Data to process:

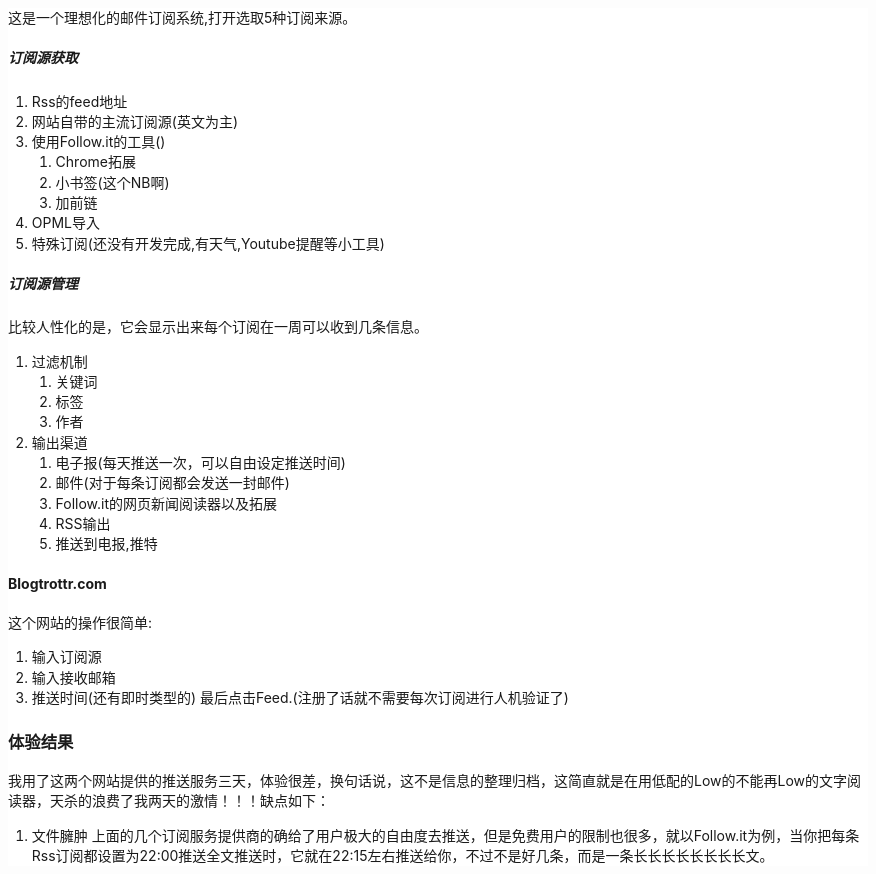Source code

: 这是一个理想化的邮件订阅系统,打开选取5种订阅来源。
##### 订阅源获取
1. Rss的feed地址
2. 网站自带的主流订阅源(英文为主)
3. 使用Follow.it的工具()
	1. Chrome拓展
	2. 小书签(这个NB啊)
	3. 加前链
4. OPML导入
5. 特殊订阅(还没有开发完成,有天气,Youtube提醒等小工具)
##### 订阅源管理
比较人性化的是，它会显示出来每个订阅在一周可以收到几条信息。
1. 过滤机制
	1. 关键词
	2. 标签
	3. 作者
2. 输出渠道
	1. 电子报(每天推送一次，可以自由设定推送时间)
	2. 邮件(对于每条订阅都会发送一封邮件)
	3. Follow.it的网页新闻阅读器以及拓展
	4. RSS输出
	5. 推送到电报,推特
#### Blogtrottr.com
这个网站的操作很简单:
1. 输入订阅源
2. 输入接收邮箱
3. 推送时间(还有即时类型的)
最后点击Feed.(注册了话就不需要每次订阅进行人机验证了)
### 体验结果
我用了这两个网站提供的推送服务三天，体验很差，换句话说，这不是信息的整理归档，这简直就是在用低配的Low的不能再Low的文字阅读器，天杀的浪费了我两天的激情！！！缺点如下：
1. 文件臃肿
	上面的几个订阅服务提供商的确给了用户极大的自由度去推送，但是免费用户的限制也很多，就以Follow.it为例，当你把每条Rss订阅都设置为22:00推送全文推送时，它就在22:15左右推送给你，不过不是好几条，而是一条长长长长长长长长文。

Aim of the exercise:
Write out again, unchanged, every line from the line containing "1. 电子报(每天推送一次，可以自由设定推送时间)" to the final line of the material above.

Task solution:
	1. 电子报(每天推送一次，可以自由设定推送时间)
	2. 邮件(对于每条订阅都会发送一封邮件)
	3. Follow.it的网页新闻阅读器以及拓展
	4. RSS输出
	5. 推送到电报,推特
#### Blogtrottr.com
这个网站的操作很简单:
1. 输入订阅源
2. 输入接收邮箱
3. 推送时间(还有即时类型的)
最后点击Feed.(注册了话就不需要每次订阅进行人机验证了)
### 体验结果
我用了这两个网站提供的推送服务三天，体验很差，换句话说，这不是信息的整理归档，这简直就是在用低配的Low的不能再Low的文字阅读器，天杀的浪费了我两天的激情！！！缺点如下：
1. 文件臃肿
	上面的几个订阅服务提供商的确给了用户极大的自由度去推送，但是免费用户的限制也很多，就以Follow.it为例，当你把每条Rss订阅都设置为22:00推送全文推送时，它就在22:15左右推送给你，不过不是好几条，而是一条长长长长长长长长文。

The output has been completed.